Dr. Crystal said: “This study is the first step in the development of precision medicine in Qatar. Our genes decide how we respond to our environment and our risk for disease, and the variations in our genes are different for each population. With this initial description of the Qatari genome as a basis, and with future refinements to be made by the Qatari Genome Project, we now have the basis for defining the genetic risk of the Qatari population for disease, and how Qataris will respond to medical therapies.”

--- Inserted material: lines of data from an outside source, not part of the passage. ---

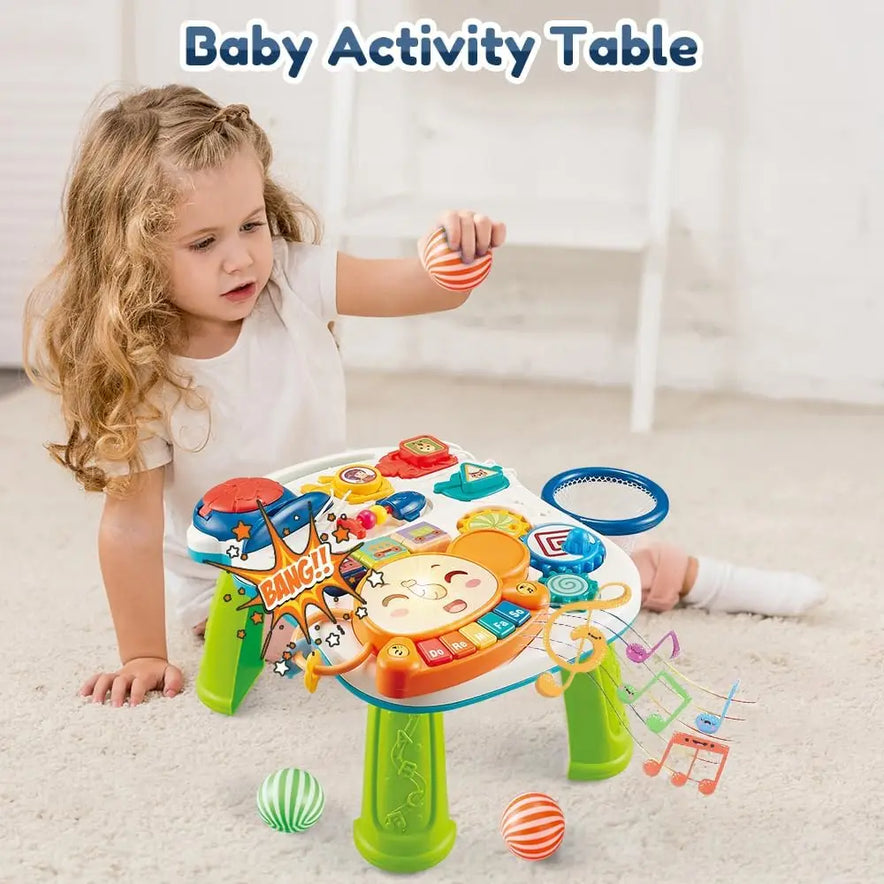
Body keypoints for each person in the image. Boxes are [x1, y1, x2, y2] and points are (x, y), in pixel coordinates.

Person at [23, 85, 824, 708]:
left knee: (501, 556)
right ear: (129, 260)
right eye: (205, 243)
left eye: (252, 223)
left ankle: (666, 572)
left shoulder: (294, 279)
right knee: (394, 636)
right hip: (244, 591)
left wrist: (452, 258)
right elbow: (128, 527)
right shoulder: (140, 371)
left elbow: (424, 288)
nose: (243, 258)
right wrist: (142, 655)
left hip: (356, 531)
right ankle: (641, 577)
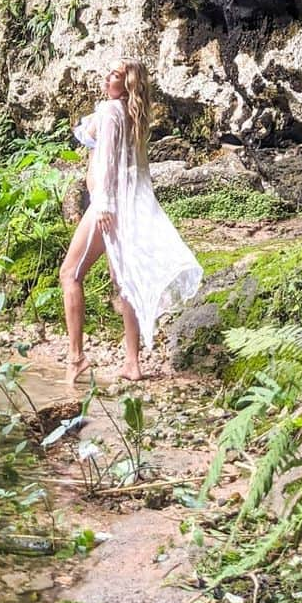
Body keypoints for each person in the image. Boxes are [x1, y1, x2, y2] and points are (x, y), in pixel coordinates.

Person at [60, 60, 203, 386]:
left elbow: (108, 160)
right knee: (123, 281)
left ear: (128, 84)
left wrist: (104, 205)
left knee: (70, 273)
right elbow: (121, 157)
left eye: (116, 75)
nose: (107, 77)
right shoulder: (130, 113)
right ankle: (132, 362)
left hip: (106, 207)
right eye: (108, 71)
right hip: (128, 206)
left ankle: (75, 357)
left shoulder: (111, 111)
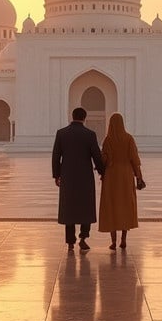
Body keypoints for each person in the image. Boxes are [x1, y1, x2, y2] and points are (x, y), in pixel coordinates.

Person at [52, 107, 105, 251]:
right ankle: (83, 238)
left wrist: (57, 175)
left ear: (72, 116)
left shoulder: (62, 133)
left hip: (67, 177)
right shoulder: (90, 135)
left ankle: (70, 242)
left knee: (69, 208)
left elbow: (56, 156)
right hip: (85, 177)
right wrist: (102, 172)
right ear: (84, 118)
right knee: (85, 207)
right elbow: (97, 156)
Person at [98, 112, 144, 250]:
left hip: (111, 177)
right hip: (125, 176)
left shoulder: (108, 140)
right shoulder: (128, 139)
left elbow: (104, 160)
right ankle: (123, 240)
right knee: (125, 206)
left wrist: (102, 168)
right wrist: (139, 177)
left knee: (111, 206)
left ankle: (113, 242)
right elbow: (135, 160)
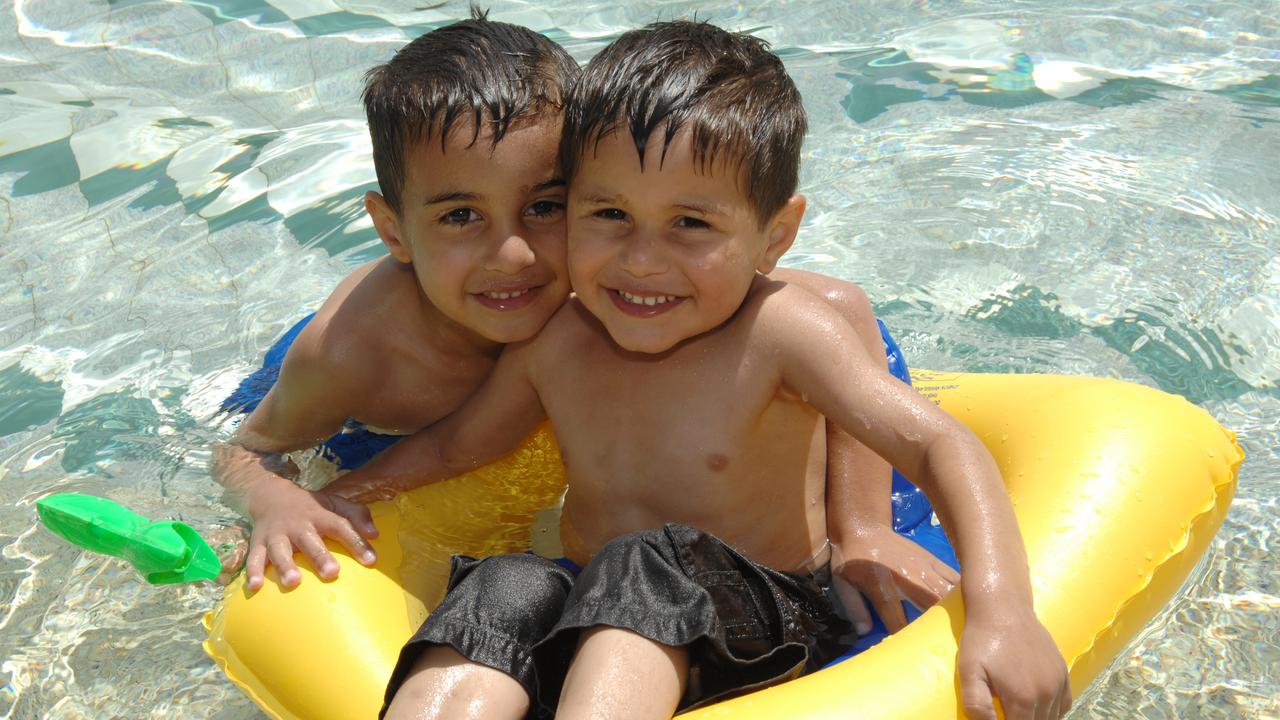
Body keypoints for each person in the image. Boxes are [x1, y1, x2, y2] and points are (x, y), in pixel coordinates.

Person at [323, 20, 1070, 720]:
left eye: (691, 223)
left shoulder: (780, 334)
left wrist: (1001, 609)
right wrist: (336, 498)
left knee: (645, 564)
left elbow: (945, 445)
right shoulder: (558, 339)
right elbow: (459, 447)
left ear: (774, 237)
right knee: (506, 580)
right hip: (601, 609)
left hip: (769, 618)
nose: (641, 260)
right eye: (608, 214)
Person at [211, 11, 578, 591]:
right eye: (461, 216)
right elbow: (241, 453)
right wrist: (274, 499)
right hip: (351, 414)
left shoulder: (589, 291)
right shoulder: (350, 354)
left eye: (545, 206)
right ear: (394, 232)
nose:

The project, entitled The Qatar Genome: A Population-Specific Tool for Precision Medicine in the Middle East, is the work of a research team comprising scientists from WCM-Q, Weill Cornell Medicine in New York, Sidra Medical and Research Center, the Laboratory of Medicine and Pathology at Hamad Medical Corporation ( HMC) and the Department of Biological Statistics and Computational Biology at Cornell University, Ithaca. Dr. Khalid Fakhro, an investigator at Sidra and an assistant professor at WCM-Q, is the lead author of this study.

The research team gathered samples anonymously from a total of more than 1,000 Qataris at HMC clinics and then used the advanced computing technology in the lab of the WCM-Q Genomics Core to analyse and map the genomes of each individual.

Earlier projects in the series identified three broad genomic groups within the Qatari population, termed Q1, Q2 and Q3. Q1 are largely Bedouins, while Q2 are a Persian or South Asian mixture, and Q3 are Qataris with sub-Saharan African heritage. In the latest study, higher resolution of ancestry was achieved; for example, individuals of Persian ancestry can now be distinguished from individuals of South Asian ancestry.